Дженнингс назначил встречу с Мэллоу в этом полуреспектабельном доме. Он огляделся, войдя внутрь. Это были большие апартаменты, оформленные в стиле братьев Адам[10]и обставленные шикарной мебелью. У окна стоял длинный стол, покрытый зеленым сукном. Вокруг стояли несколько джентльменов в вечерних костюмах. Другие играли за отдельными маленькими столиками, но большинство посвящали себя баккара.
Банковала Маракито. Ее кресло стояло возле стены, и красный шелк штор ярко оттенял ее мрачную красоту.
Она действительно была красива – насколько это можно было по ней увидеть. Она полусидела-полулежала в своем кресле, нижняя часть ее тела была обложена восточными подушками, сверкавшими золотой нитью. На ней было желтое шелковое платье, отделанное по вырезу черными кружевами и блестевшее драгоценными камнями. Точеные руки и шея были ослепительно белыми. Маленькая голова гордо сидела на шее, и роскошные черные волосы завивались блестящими тугими прядями у нее надо лбом. Пухлые губы, черные глаза и тонкий нос с горбинкой. Самым приметным на ее лице были брови, почти сросшиеся над переносицей. У нее были изящные кисти и красивые руки, которые она выгодно показывала, тасуя карты. Из яркого покрывала ее бюст выдавался подобно роскошному цветку, и для инвалида у нее был удивительно здоровый цвет лица.
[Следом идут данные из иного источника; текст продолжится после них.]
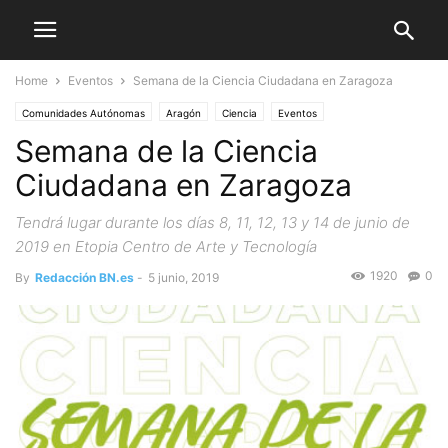
Home
Eventos
Semana de la Ciencia Ciudadana en Zaragoza
Comunidades Autónomas
Aragón
Ciencia
Eventos
Semana de la Ciencia
Ciudadana en Zaragoza
Tendrá lugar durante los días 8, 11, 12, 13 y 14 de junio de
2019 en Etopia Centro de Arte y Tecnología
1920
0
By
Redacción BN.es
-
5 junio, 2019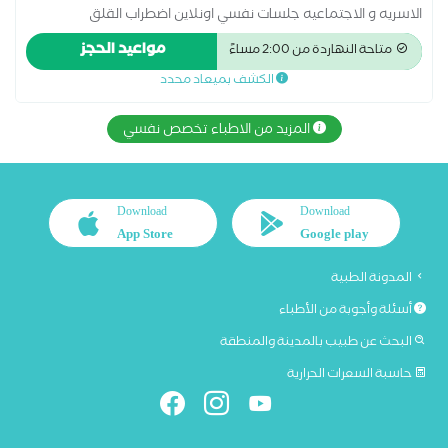
الاسريه و الاجتماعيه جلسات نفسي اونلاين اضطراب القلق
الاضطرابات النفسية اضطراب الوسواس القهري الاضطراب ثنائي
مواعيد الحجز
متاحة النهاردة من 2:00 مساءً
القطب الاضطرابات السلوكية والوجدانية المشاكل الزوجية والأسرية
الكشف بميعاد محدد
جلسات علاج نفسي طب نفسى الأطفال علاج الأمراض النفسية
علاج الإدمان علاج الاكتئاب علاج دوائي علاج وإعادة تأهيل مرضى
إدمان المخدرات والخمور
المزيد من الاطباء تخصص نفسي
Download
Download
App Store
Google play
المدونة الطبية
أسئلة وأجوبة من الأطباء
البحث عن طبيب بالمدينة والمنطقة
حاسبة السعرات الحرارية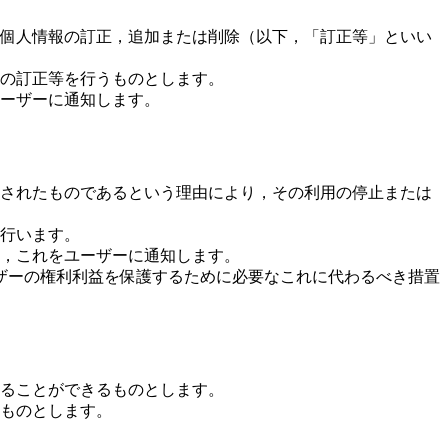
個人情報の訂正，追加または削除（以下，「訂正等」といい
の訂正等を行うものとします。
ーザーに通知します。
されたものであるという理由により，その利用の停止または
行います。
，これをユーザーに通知します。
ザーの権利利益を保護するために必要なこれに代わるべき措置
ることができるものとします。
ものとします。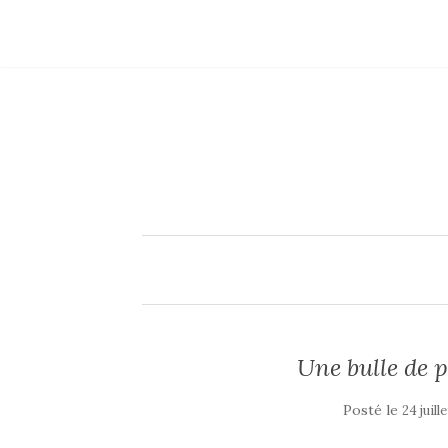
Une bulle de p
Posté le
24 juill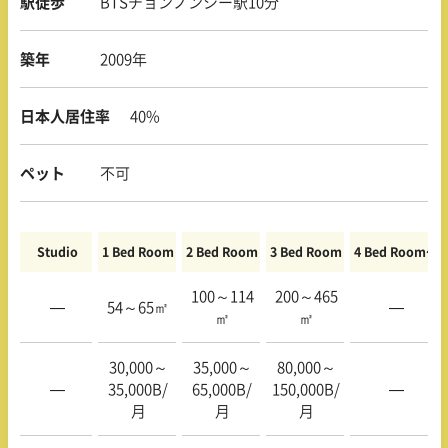
駅徒歩
BTSチョンノンシー駅10分
築年
2009年
日本人居住率
40%
ペット
不可
Studio
1 Bed Room
2 Bed Room
3 Bed Room
4 Bed Room〜
100～114
200～465
—
54～65㎡
—
㎡
㎡
30,000～
35,000～
80,000～
—
35,000B/
65,000B/
150,000B/
—
月
月
月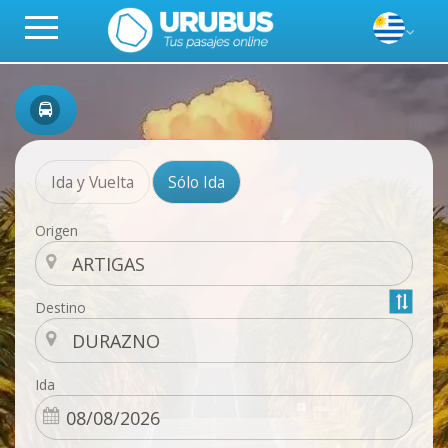
Ida y Vuelta
Sólo Ida
Origen
Destino
Ida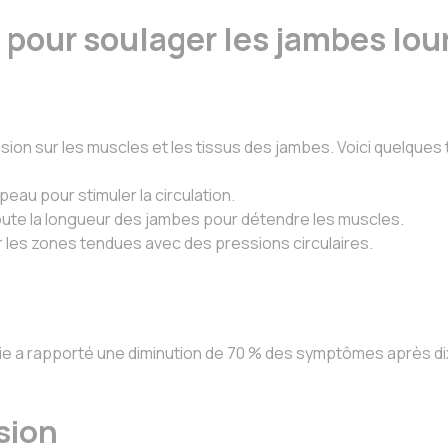
pour soulager les jambes lo
on sur les muscles et les tissus des jambes. Voici quelques 
peau pour stimuler la circulation.
ute la longueur des jambes pour détendre les muscles.
les zones tendues avec des pressions circulaires.
érapie a rapporté une diminution de 70 % des symptômes après
sion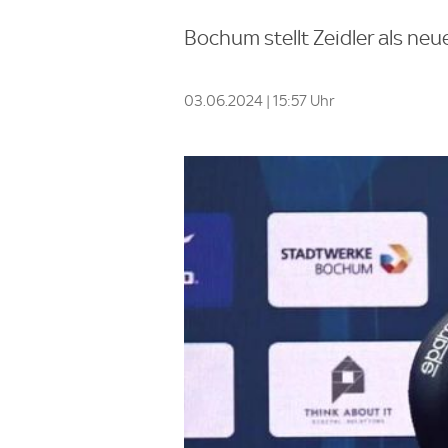
Bochum stellt Zeidler als neu
03.06.2024 | 15:57 Uhr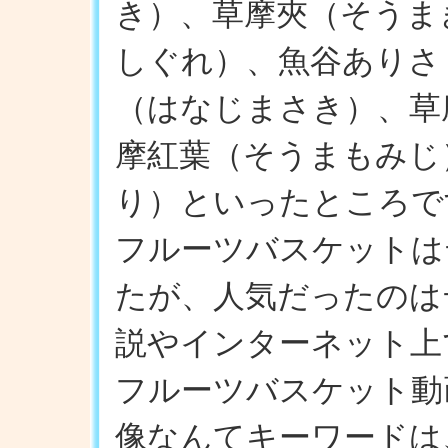
き）、草摩夾（そうま
しぐれ）、魚谷ありさ
（はなじまさき）、草
摩紅葉（そうまもみじ
り）といったところで
フルーツバスケットは
たが、人気だったのは
説やインターネット上
フルーツバスケット動
像なんてキーワードは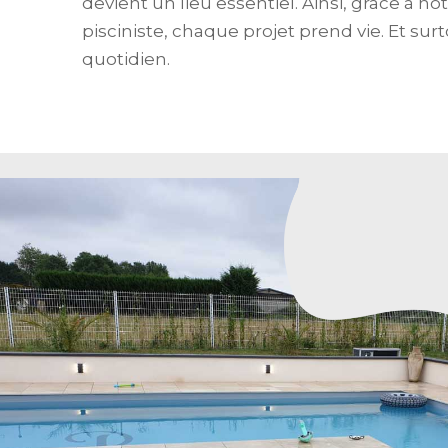
devient un lieu essentiel. Ainsi, grâce à not
pisciniste, chaque projet prend vie. Et surt
quotidien.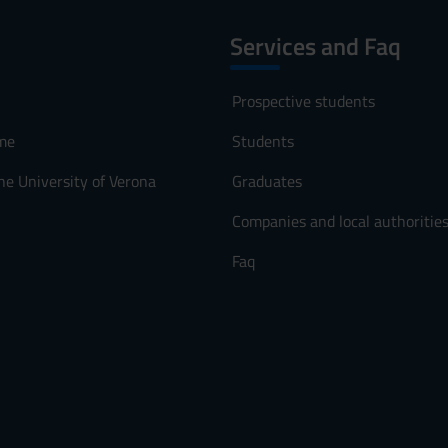
Services and Faq
Prospective students
me
Students
he University of Verona
Graduates
Companies and local authoritie
Faq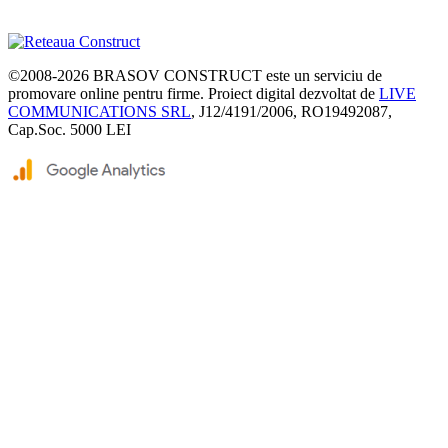
©2008-2026
BRASOV CONSTRUCT
este un serviciu de
promovare online pentru firme. Proiect digital dezvoltat de
LIVE
COMMUNICATIONS SRL
, J12/4191/2006, RO19492087,
Cap.Soc. 5000 LEI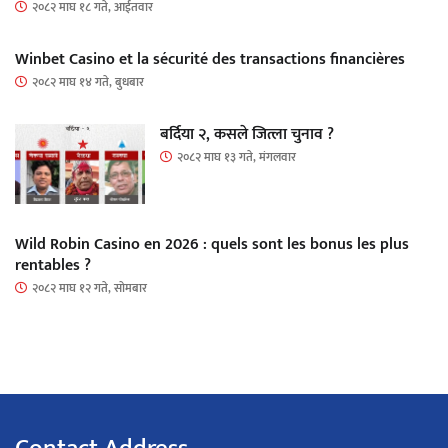
२०८२ माघ १८ गते, आईतवार
Winbet Casino et la sécurité des transactions financières
२०८२ माघ १४ गते, बुधबार
बर्दिया २, कसले जित्ला चुनाव ?
२०८२ माघ १३ गते, मंगलवार
Wild Robin Casino en 2026 : quels sont les bonus les plus
rentables ?
२०८२ माघ १२ गते, सोमबार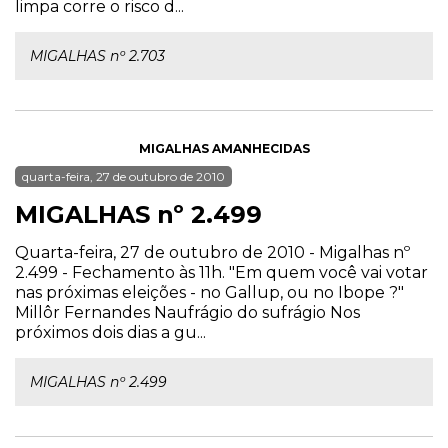
limpa corre o risco d...
MIGALHAS nº 2.703
MIGALHAS AMANHECIDAS
quarta-feira, 27 de outubro de 2010
MIGALHAS nº 2.499
Quarta-feira, 27 de outubro de 2010 - Migalhas nº
2.499 - Fechamento às 11h. "Em quem você vai votar
nas próximas eleições - no Gallup, ou no Ibope ?"
Millôr Fernandes Naufrágio do sufrágio Nos
próximos dois dias a gu...
MIGALHAS nº 2.499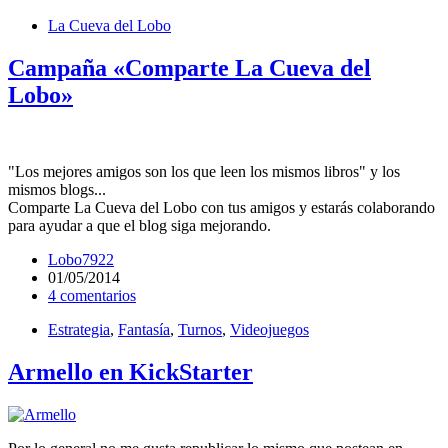
La Cueva del Lobo
Campaña «Comparte La Cueva del
Lobo»
"Los mejores amigos son los que leen los mismos libros" y los
mismos blogs...
Comparte La Cueva del Lobo con tus amigos y estarás colaborando
para ayudar a que el blog siga mejorando.
Lobo7922
01/05/2014
4 comentarios
Estrategia
,
Fantasía
,
Turnos
,
Videojuegos
Armello en KickStarter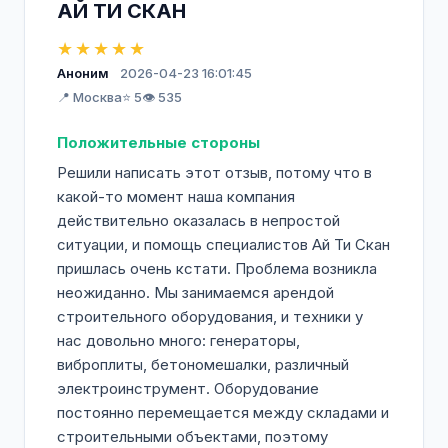
АЙ ТИ СКАН
★★★★★
Аноним
2026-04-23 16:01:45
📍 Москва
⭐ 5
👁️ 535
Положительные стороны
Решили написать этот отзыв, потому что в
какой-то момент наша компания
действительно оказалась в непростой
ситуации, и помощь специалистов Ай Ти Скан
пришлась очень кстати. Проблема возникла
неожиданно. Мы занимаемся арендой
строительного оборудования, и техники у
нас довольно много: генераторы,
виброплиты, бетономешалки, различный
электроинструмент. Оборудование
постоянно перемещается между складами и
строительными объектами, поэтому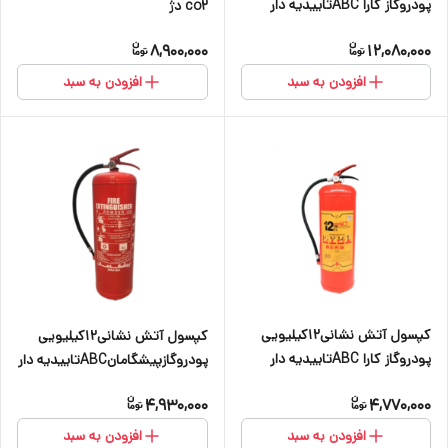
پودروگاز کارا ABCتاییدیه دار
co2 دژ
8,900,000
12,080,000
افزودن به سبد
افزودن به سبد
کپسول آتش نشانی۱۲کیلیویی
کپسول آتش نشانی۱۲کیلیویی
پودروگاز کارا ABCتاییدیه دار
پودروگازپیشگامانABCتاییدیه دار
4,930,000
4,770,000
افزودن به سبد
افزودن به سبد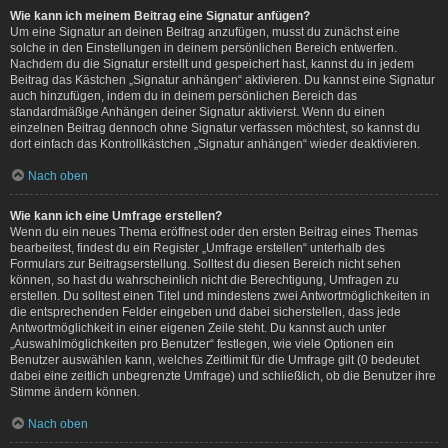
Wie kann ich meinem Beitrag eine Signatur anfügen?
Um eine Signatur an deinen Beitrag anzufügen, musst du zunächst eine
solche in den Einstellungen in deinem persönlichen Bereich entwerfen.
Nachdem du die Signatur erstellt und gespeichert hast, kannst du in jedem
Beitrag das Kästchen „Signatur anhängen“ aktivieren. Du kannst eine Signatur
auch hinzufügen, indem du in deinem persönlichen Bereich das
standardmäßige Anhängen deiner Signatur aktivierst. Wenn du einen
einzelnen Beitrag dennoch ohne Signatur verfassen möchtest, so kannst du
dort einfach das Kontrollkästchen „Signatur anhängen“ wieder deaktivieren.
Nach oben
Wie kann ich eine Umfrage erstellen?
Wenn du ein neues Thema eröffnest oder den ersten Beitrag eines Themas
bearbeitest, findest du ein Register „Umfrage erstellen“ unterhalb des
Formulars zur Beitragserstellung. Solltest du diesen Bereich nicht sehen
können, so hast du wahrscheinlich nicht die Berechtigung, Umfragen zu
erstellen. Du solltest einen Titel und mindestens zwei Antwortmöglichkeiten in
die entsprechenden Felder eingeben und dabei sicherstellen, dass jede
Antwortmöglichkeit in einer eigenen Zeile steht. Du kannst auch unter
„Auswahlmöglichkeiten pro Benutzer“ festlegen, wie viele Optionen ein
Benutzer auswählen kann, welches Zeitlimit für die Umfrage gilt (0 bedeutet
dabei eine zeitlich unbegrenzte Umfrage) und schließlich, ob die Benutzer ihre
Stimme ändern können.
Nach oben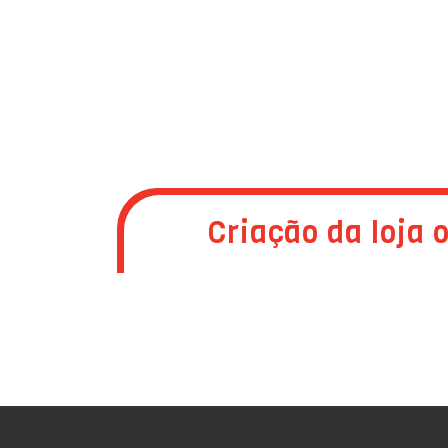
Criação da loja 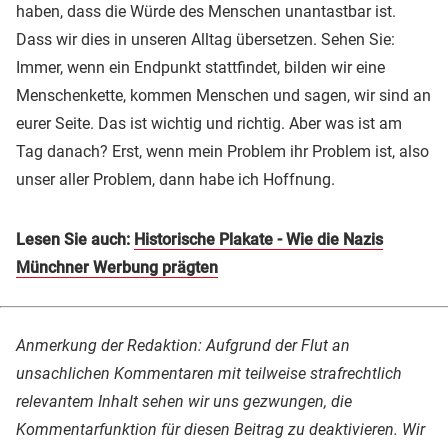
haben, dass die Würde des Menschen unantastbar ist.
Dass wir dies in unseren Alltag übersetzen. Sehen Sie:
Immer, wenn ein Endpunkt stattfindet, bilden wir eine
Menschenkette, kommen Menschen und sagen, wir sind an
eurer Seite. Das ist wichtig und richtig. Aber was ist am
Tag danach? Erst, wenn mein Problem ihr Problem ist, also
unser aller Problem, dann habe ich Hoffnung.
Lesen Sie auch:
Historische Plakate - Wie die Nazis
Münchner Werbung prägten
Anmerkung der Redaktion: Aufgrund der Flut an
unsachlichen Kommentaren mit teilweise strafrechtlich
relevantem Inhalt sehen wir uns gezwungen, die
Kommentarfunktion für diesen Beitrag zu deaktivieren. Wir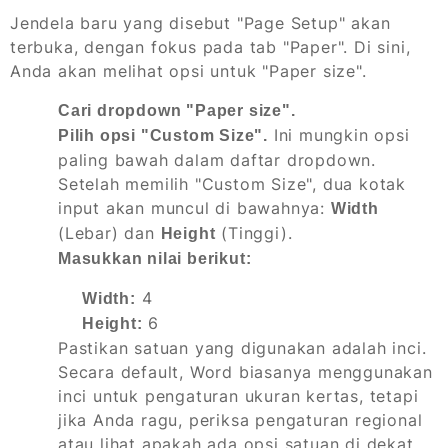
Jendela baru yang disebut "Page Setup" akan
terbuka, dengan fokus pada tab "Paper". Di sini,
Anda akan melihat opsi untuk "Paper size".
Cari dropdown "Paper size".
Ini mungkin opsi
Pilih opsi "Custom Size".
paling bawah dalam daftar dropdown.
Setelah memilih "Custom Size", dua kotak
input akan muncul di bawahnya:
Width
(Lebar) dan
(Tinggi).
Height
Masukkan nilai berikut:
4
Width:
6
Height:
Pastikan satuan yang digunakan adalah inci.
Secara default, Word biasanya menggunakan
inci untuk pengaturan ukuran kertas, tetapi
jika Anda ragu, periksa pengaturan regional
atau lihat apakah ada opsi satuan di dekat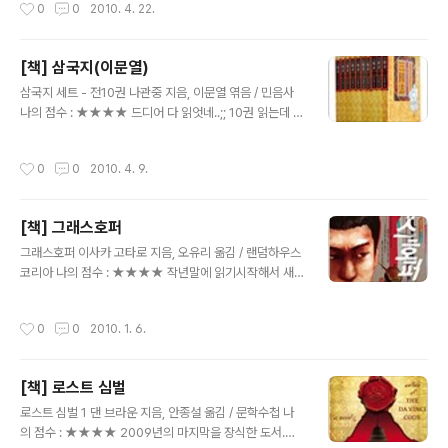
작성시간
0
0
2010. 4. 22.
시작한다. 결국 벤은 자수보..
않고 내용을 알지못한상태에서 봣다는게 얼마나 다행인
지.. 마지막에 의외의 반전으로 인해 마지막부분은 거의 한
번에 다 읽어버렷다. 2차세계대전 종전후 어느 외딴섬의
[책] 삼국지(이문열)
정신 병동에서 환잔 한명이 사라지는 사건이 발생하고 이
글 내용
사건을 조사하기위해 연방 보안관 테디와 처크가 파견된
삼국지 세트 - 전10권 나관중 지음, 이문열 엮음 / 민음사
다. 항상 그렇듯(-_-;) 섬은 폭풍우로 고립되어버리고 테디
나의 점수 : ★★★★ 드디어 다 읽엇네..;; 10권 읽는데 대
와 처크는 병원의 비밀스런 부분을 파헤쳐간다. 그리고 테
략 100일정도 걸린거같네. 생각보다 시간이 너무 오래걸
디는 이 사건해결과 더불어 자신의 아내를 죽인 범인이 이
린거같다. 사실 8권정도엿던가 관우죽기 시작하면서 재미
작성시간
0
0
2010. 4. 9.
정신병동에 수감된걸 알고 복수를 위..
가 슬슬 떨어진게 사실이다. 고등학교때 읽엇을때 느꼇던
감정과 지금의 다 읽고 난 감정은 사뭇 다른감이 있다..고등
학교때에는 정말 촉 위주로 읽어서 그 땐 유비가 착한놈 조
[책] 그래스호퍼
조가 나쁜놈 딱 흑백논리 그대로 읽었엇으니깐..;;; 지금에
글 내용
와서는 조조의 인재관리면에서는 본받을만하지 싶다. 비록
그래스호퍼 이사카 고타로 지음, 오유리 옮김 / 랜덤하우스
적이라도 명장이라면 그만큼의 대우를 해주고 어떻게든 자
코리아 나의 점수 : ★★★★ 작년말에 읽기시작해서 새
기 사람을 만들려고하는 모습들..유비는 그에 반해 정, 도리
해에 다 읽었으니 장장 2년에 걸쳐 읽엇군.-_-; 사실 일본
에만 치우친면이 없지 않다.. 물론 곳곳에 소설이라 정사와
소설은 공포소설이나 추리소설외엔 별루 읽은본적이 없는
작성시간
0
0
2010. 1. 6.
는 다르게 첨가한 ..
데 이번에 읽어본 그래스호퍼는 만화로도 책이 나올정도라
서 호기심에 한번 읽게 된책이다.. 소설은 사장 아들에게 살
해당한 아내의 복수를 위해 위장취업한 스즈키. 자살유도
[책] 로스트 심벌
로 사람을 제거하는 구지라. 그리고 그냥 이도저도 없이 위
글 내용
에서 시키면 다 죽이는 망나니(?)킬러 세미. 이 세명이 각축
로스트 심벌 1 댄 브라운 지음, 안종설 옮김 / 문학수첩 나
이 되어 얘기가 진행된다 사장 아들에게 복수하기 위해 위
의 점수 : ★★★★ 2009년의 마지막을 장식한 도서.ㅎ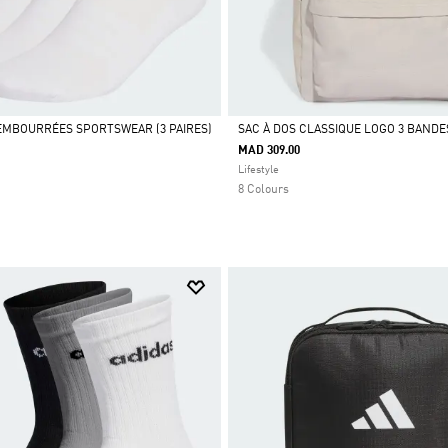
MBOURRÉES SPORTSWEAR (3 PAIRES)
SAC À DOS CLASSIQUE LOGO 3 BANDE
MAD 309.00
Selected
Lifestyle
8 Colours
Она, как и говорил Дженнингс, действительно напоминала тропический цветок. Но в ее яркости было что-то чувственное и злое. Тем не менее никаких слухов, порочащих ее репутацию, не было. Все, сочувствуя несчастью этой очаровательной женщины, в результате которого она оказалась прикованной к постели, обращались с ней уважительно. Может, говорили иные, Маракито и коварна, но ни один отшельник не вел более суровой жизни. Улыбка ее очаровывала, и она казалась Лорелеей, губящей мужчин. В этой тихой комнате проигрывались состояния.